Allerdings verstieß diese Beschäftigung gegen § 1 Abs. 1 der Polizeiverordnung über ärztliche Anlegeuntersuchungen im Bergbau vom 23. Mai 1940, der bestimmt, daß zu einer bergmännischen Tätigkeit übertage nur angelegt werden darf, wer dazu nach ärztlichem Zeugnis in der Lage ist (vgl. auch § 308 Abs. 2 der Bergverordnung des Oberbergamts in Dortmund vom 1. Mai 1935/1. Juli 1953), doch schließt dieser Verstoß die Entstehung eines tatsächlichen Beschäftigungsverhältnisses nicht aus. Die Nichtbeachtung von Ordnungsvorschriften bei der Einstellung ist nicht als so schwerwiegend zu erachten, daß sie dem Entstehen eines tatsächlich. Beschäftigungsverhältnisses entgegenstehen könnte, wenn nur, wie es hier der Fall ist, das Beschäftigungsverhältnis seinen Gegenstand nach zulässig ist, d.h. wenn die Beschäftigung einer beliebigen Person zu dem vorgesehenen Zweck allgemein nicht beanstandet werden kann (vgl. auch Peters, Handbuch der Krankenversicherung, 16. Aufl., § 165 Anm. 9a).
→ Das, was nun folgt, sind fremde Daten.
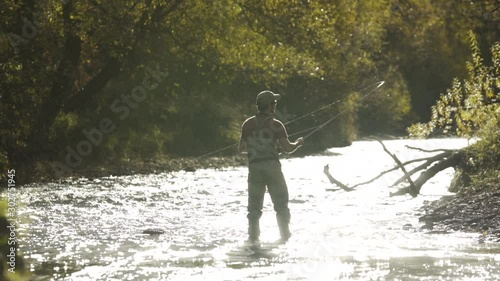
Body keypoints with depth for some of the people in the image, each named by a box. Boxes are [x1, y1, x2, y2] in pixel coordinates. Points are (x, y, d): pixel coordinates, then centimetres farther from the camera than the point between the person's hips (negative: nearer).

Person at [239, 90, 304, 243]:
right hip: (272, 166, -3)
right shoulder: (275, 125, -4)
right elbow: (288, 148, -5)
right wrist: (298, 143, 14)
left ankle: (253, 238, 4)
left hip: (254, 167, 3)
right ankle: (285, 236, 7)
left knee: (254, 206, 8)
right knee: (281, 204, 8)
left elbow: (242, 149, 8)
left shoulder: (248, 124, 6)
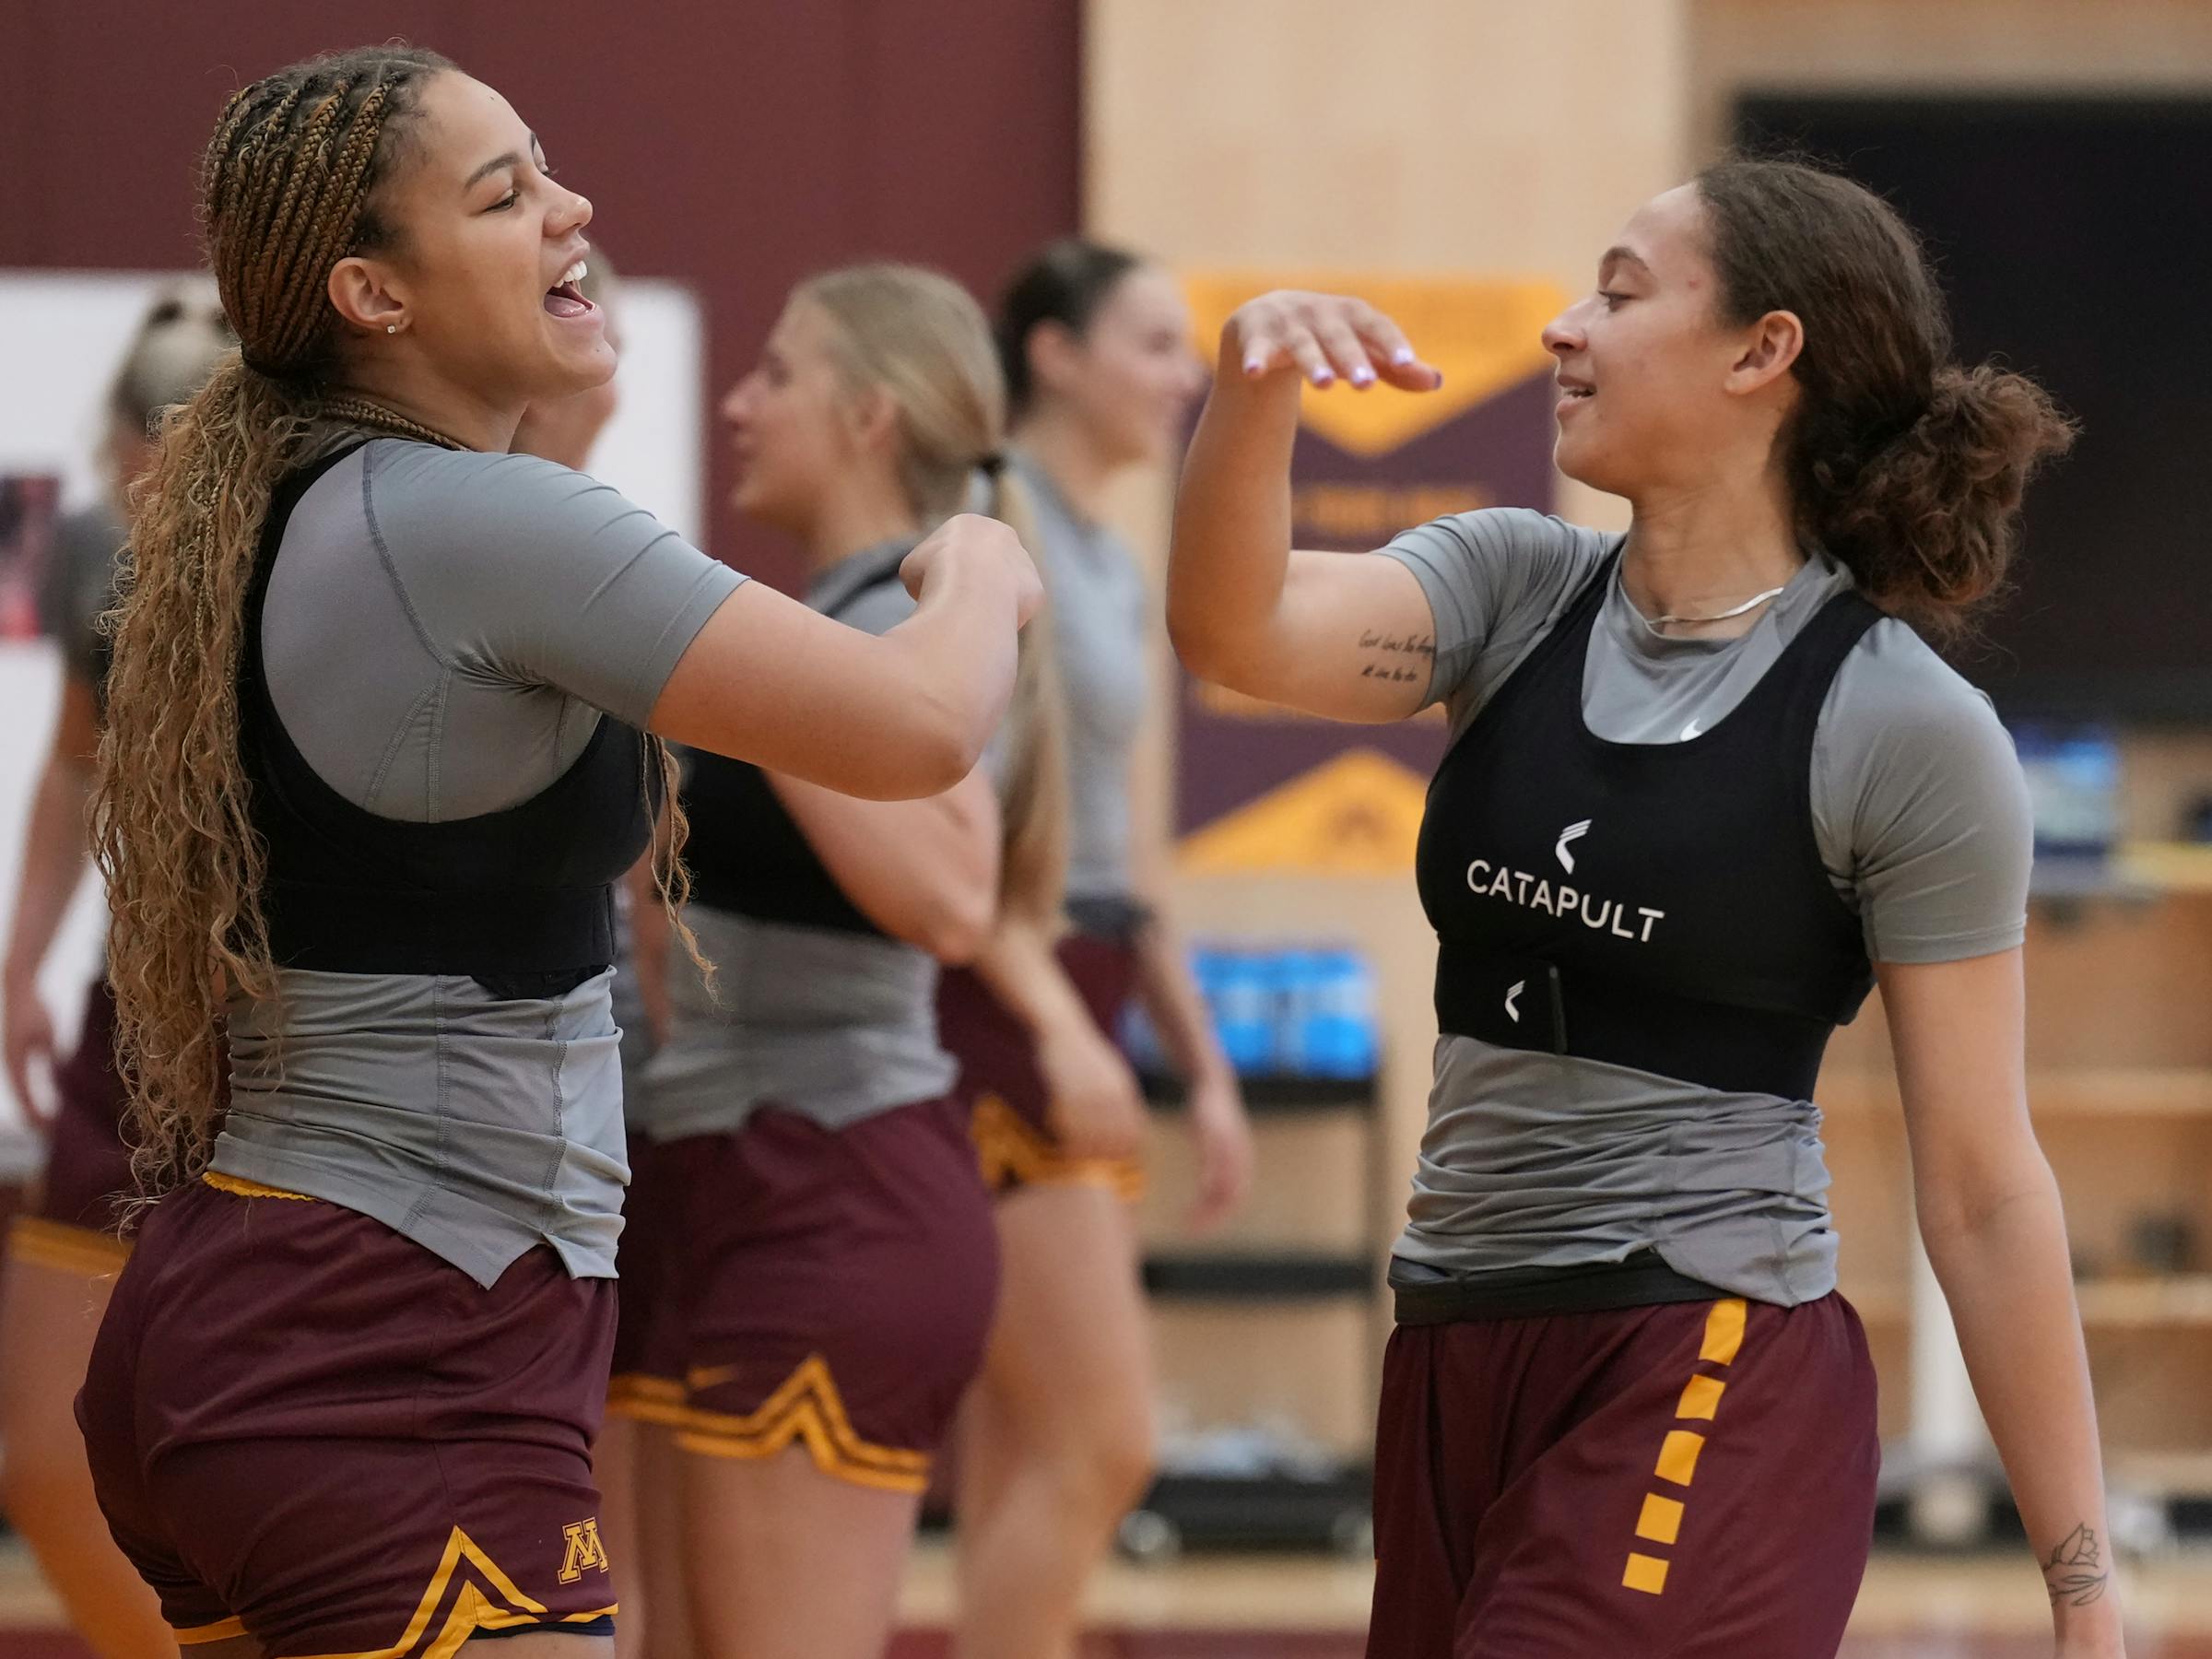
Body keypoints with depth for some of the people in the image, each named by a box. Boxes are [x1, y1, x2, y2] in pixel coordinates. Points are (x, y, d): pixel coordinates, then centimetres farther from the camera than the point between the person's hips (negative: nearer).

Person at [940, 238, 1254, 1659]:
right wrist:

Wie das LSG zu Recht entschieden hat, liegt entgegen der Auffassung der Klägerin auch kein mißglückter Arbeitsversuch vor. Ein solcher könnte nur angenommen werden, wenn der Arbeitnehmer im Rahmen der ihm zugewiesenen Beschäftigung keine Arbeiten von wirtschaftlichem Wert geleistet hat oder wenn er die Arbeit lediglich mit der Gefahr der Verschlimmerung seines Zustandes aufnehmen konnte (vgl. dazu EuM 49, 309) oder wenn von vornherein feststand, daß die Beschäftigung in kürzester Frist ein Ende nehmen mußte (vgl. dazu AN 1943, 21). Der erkennende Senat hatte keine Bedenken, insoweit die bereits vom Reichsversicherungsamt entwickelten Grundsätze zu übernehmen.
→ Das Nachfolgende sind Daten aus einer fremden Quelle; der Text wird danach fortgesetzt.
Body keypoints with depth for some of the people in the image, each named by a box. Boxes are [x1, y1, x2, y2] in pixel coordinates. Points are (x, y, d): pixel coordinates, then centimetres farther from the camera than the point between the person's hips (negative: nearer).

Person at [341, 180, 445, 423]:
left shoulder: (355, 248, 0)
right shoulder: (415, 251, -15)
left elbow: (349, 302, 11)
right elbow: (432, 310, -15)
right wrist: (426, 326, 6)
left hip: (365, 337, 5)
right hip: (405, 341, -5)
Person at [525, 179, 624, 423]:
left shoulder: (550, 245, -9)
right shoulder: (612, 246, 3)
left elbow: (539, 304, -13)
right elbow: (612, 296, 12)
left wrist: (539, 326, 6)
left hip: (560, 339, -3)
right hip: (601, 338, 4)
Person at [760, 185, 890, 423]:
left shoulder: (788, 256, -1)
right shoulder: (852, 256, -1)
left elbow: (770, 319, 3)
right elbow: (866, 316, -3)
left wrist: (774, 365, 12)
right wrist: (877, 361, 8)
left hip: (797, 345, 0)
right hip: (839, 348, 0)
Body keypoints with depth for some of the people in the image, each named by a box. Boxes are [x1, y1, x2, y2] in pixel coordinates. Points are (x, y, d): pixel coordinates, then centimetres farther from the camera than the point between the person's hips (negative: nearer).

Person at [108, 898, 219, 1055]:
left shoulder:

K. hat jedoch am Tage seiner Beschäftigung Arbeiten von wirtschaftlichem Wert verrichtet. Das ergibt sich schon daraus, daß die Zeche mit seiner Arbeitsleistung zufrieden war. Leistung und Gegenleistung standen also in einem angemessenen Verhältnis zueinander.
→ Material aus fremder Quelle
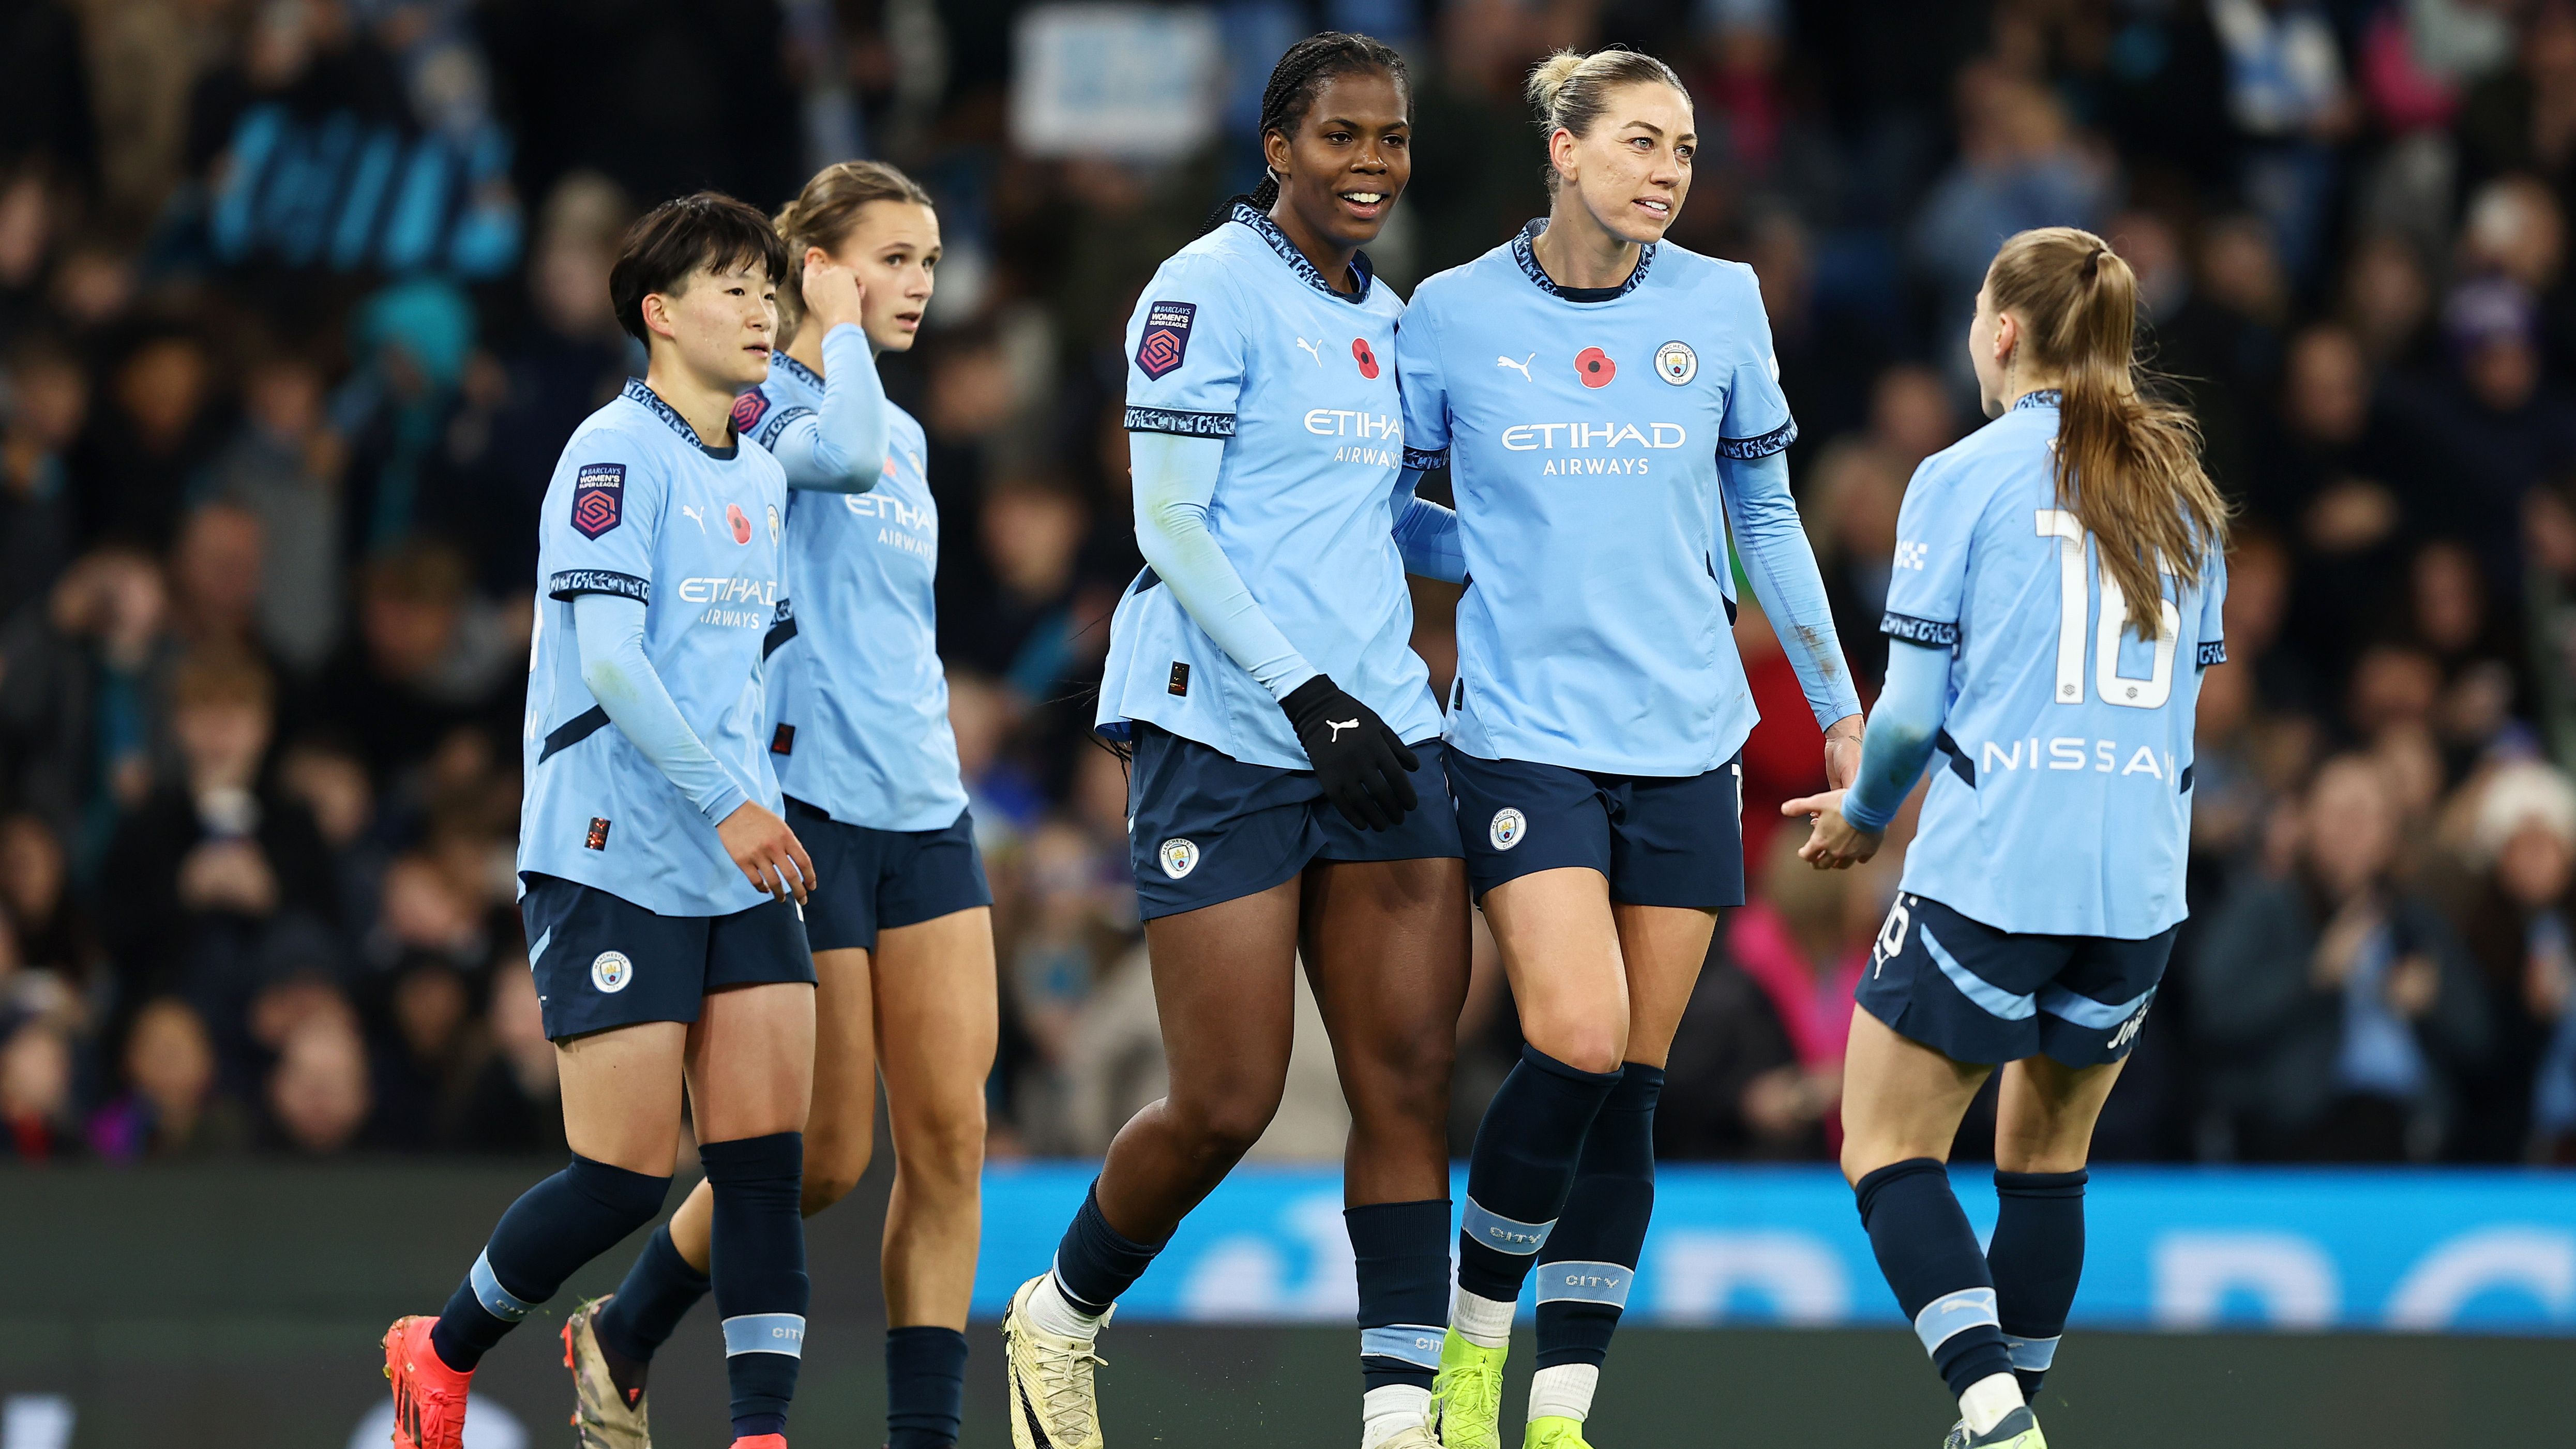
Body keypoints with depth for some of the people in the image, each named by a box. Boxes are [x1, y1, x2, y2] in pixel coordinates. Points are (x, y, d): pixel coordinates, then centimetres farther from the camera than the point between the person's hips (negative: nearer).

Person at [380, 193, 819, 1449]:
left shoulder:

K. konnte die Arbeit auch nicht etwa nur mit der Gefahr der Verschlimmerung seines Zustandes aufnehmen; denn es bestanden ärztlicherseits keine Bedenken gegen die Verrichtung der von K. ausgeführten Arbeiten.

Auch stand nicht etwa von vornherein fest, daß K. diese Beschäftigung wegen seines Gesundheitszustandes in kürzester Frist aufgeben mußte. Die Arbeit hätte bei Auftreten eines epileptischen Anfalls höchstens unterbrochen, nicht aber beendet werden müssen.

Es kann auch nicht gesagt werden, daß K. seine Beschäftigung wegen der Vorschriften der Polizeiverordnung über ärztliche Anlegeuntersuchungen im Bergbau vom 23. Mai 1940 und der Bergverordnung für die Steinkohlenbergwerke im Verwaltungsbezirk des Oberbergamts in Dortmund vom 1. Mai 1935/1. Juli 1953 in kürzester Frist hätte beenden müssen. Durch diese Vorschriften wird nicht etwa die Beschäftigung von Epileptikern im Bergbau schlechthin untersagt. Es ist lediglich vorgeschrieben, daß Arbeitnehmer nur mit solchen Arbeiten beschäftigt werden dürfen, bei denen sie weder sich noch andere gefährden können. Es bestand durchaus die Möglichkeit, daß K. für die von ihm ausgeführte oder eine andere Übertagetätigkeit das erforderliche Anlegeattest erhalten hätte, wenn er der Aufforderung zur Untersuchung nachgekommen wäre.

Da somit ein versicherungspflichtiges Beschäftigungsverhältnis zustande gekommen ist, war K. vor Eintritt der Arbeitslosigkeit auf Grund des RKG gegen Krankheit versichert und gemäß § 121 Abs. 1 AVAVG aF Mitglied der Krankenkasse der Klägerin. Entgegen der Auffassung der Klägerin war daher nicht die Beklagte, sondern sie selbst für die Gewährung der Leistungen aus der gesetzlichen Krankenversicherung zuständig. Sie hat mit der Gewährung dieser Leistungen kein fremdes, sondern ein eigenes Geschäft besorgt, so daß ein Erstattungsanspruch nach den Grundsätzen der öffentlich-rechtlichen Geschäftsführung ohne Auftrag nicht besteht.

Die Revision war daher zurückzuweisen.

Die Kostenentscheidung beruht auf § 193 SGG.